# [SUPPLIED DATA]
= = = =
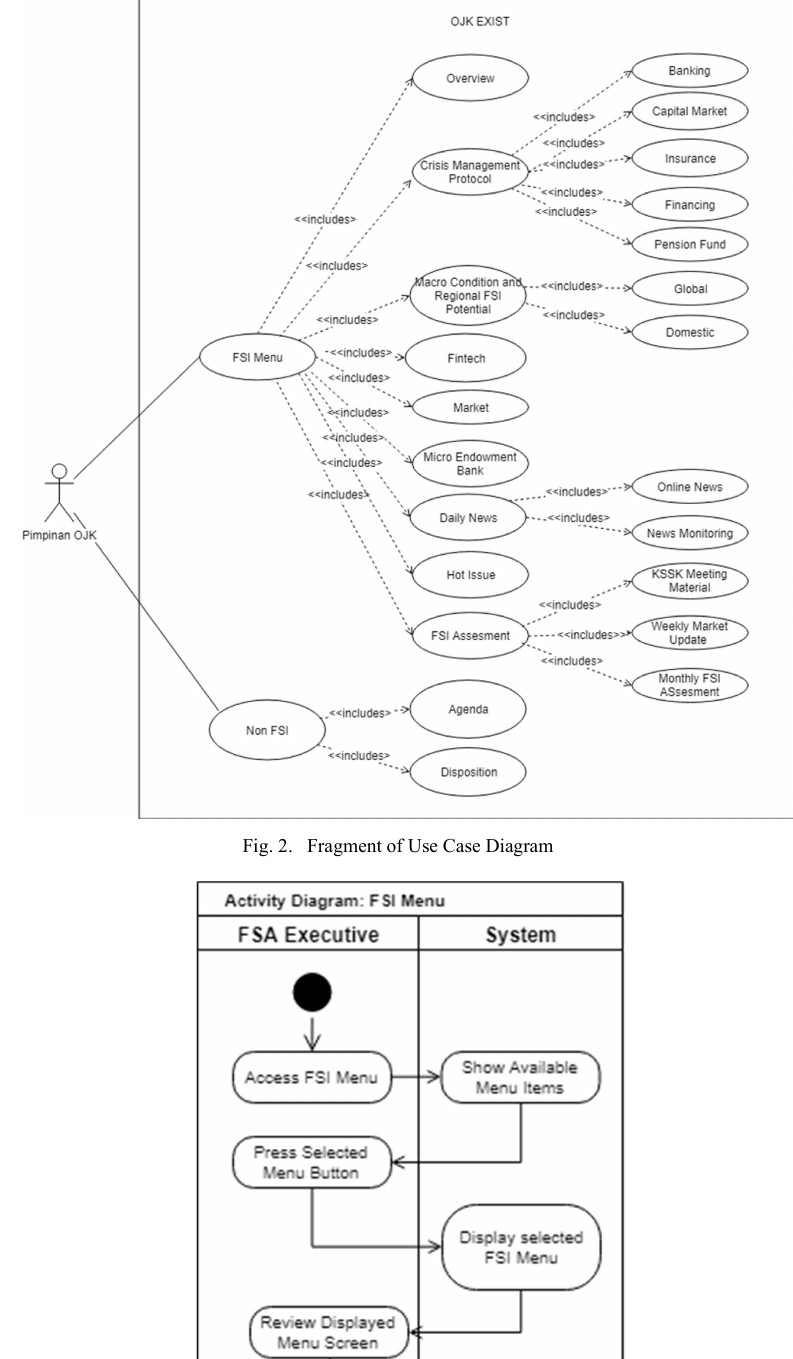
Fig. 3. Fragment of Activiy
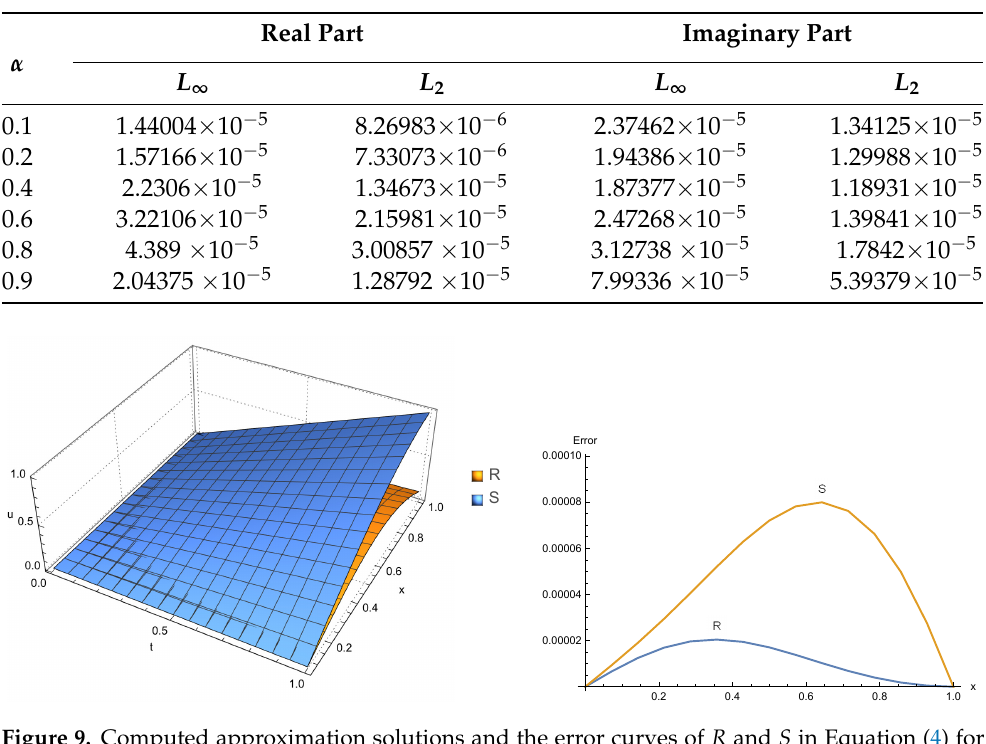
Table 11. Error norms of real and imaginary parts of Equation (4) for different α at N = 15, τ = 1/512, and t = 1.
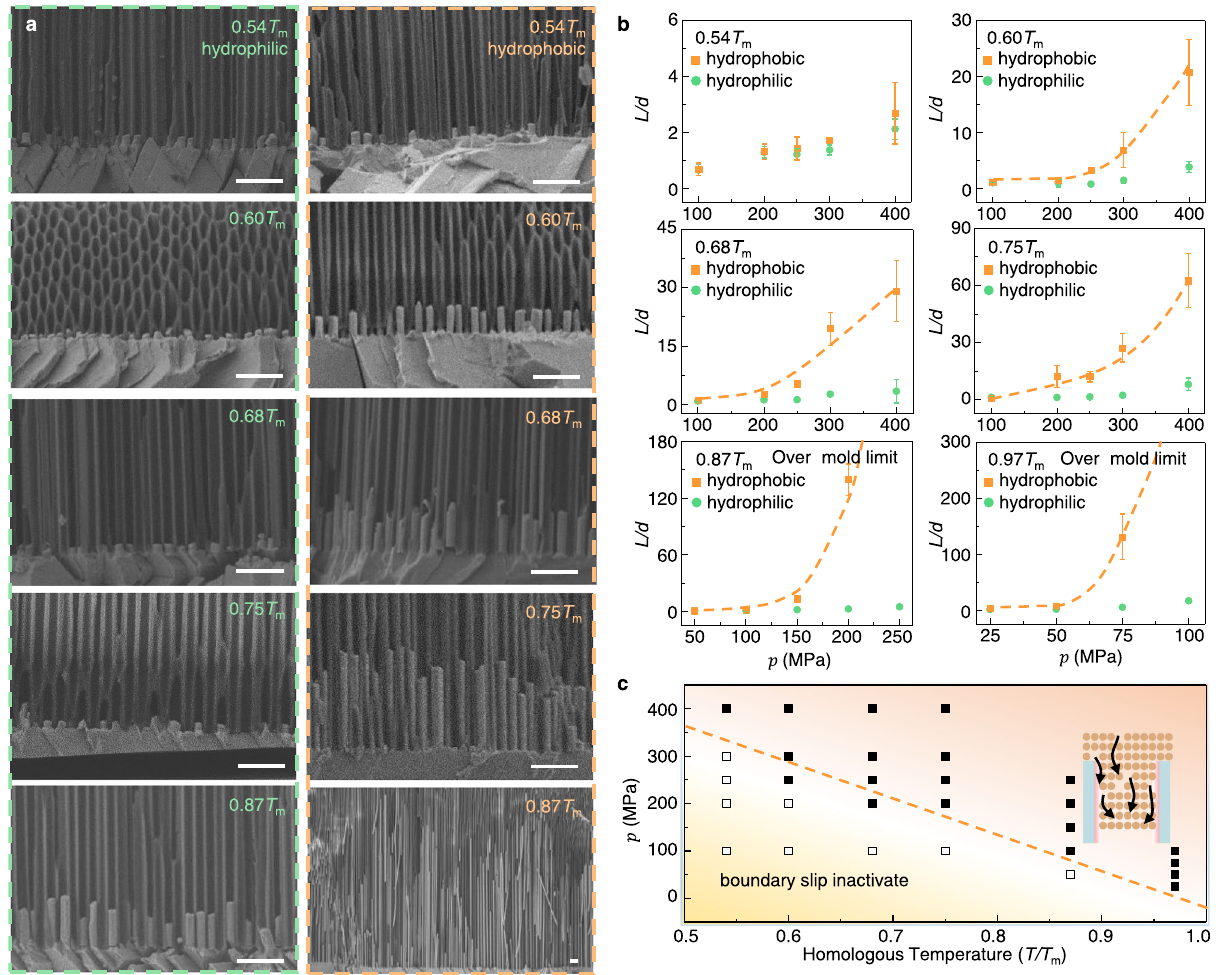
Fig. 3 | Temperature dependence of higher creep fl ow of Bi enabled by super- hydrophobicsurface.a SEMcharacterizationofBinanowiresmoldedwithpristine (left fi gures) and silanization-treated AAO nanomolds (right fi gures, see “ Meth- ods ” "), where the molding pressure was linearly increased from zero to 250 MPa witha loading rateof10MPa/s, andAAOnanomolds with cavitysizeof d =300nm wereused.Scalebars:2 μ m. b MeasuredlengthofBinanowiresmoldedatdifferent pressure and temperature. The dashed lines are given as guides to the eye. c The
= = = =
# [EXERCISE REQUIREMENTS]
Type out the data above again exactly as written, minus the images.

# [COMPLETED EXERCISE]
Fig. 3. Fragment of Activiy
Table 11. Error norms of real and imaginary parts of Equation (4) for different α at N = 15, τ = 1/512, and t = 1.
Fig. 3 | Temperature dependence of higher creep fl ow of Bi enabled by super- hydrophobicsurface.a SEMcharacterizationofBinanowiresmoldedwithpristine (left fi gures) and silanization-treated AAO nanomolds (right fi gures, see “ Meth- ods ” "), where the molding pressure was linearly increased from zero to 250 MPa witha loading rateof10MPa/s, andAAOnanomolds with cavitysizeof d =300nm wereused.Scalebars:2 μ m. b MeasuredlengthofBinanowiresmoldedatdifferent pressure and temperature. The dashed lines are given as guides to the eye. c The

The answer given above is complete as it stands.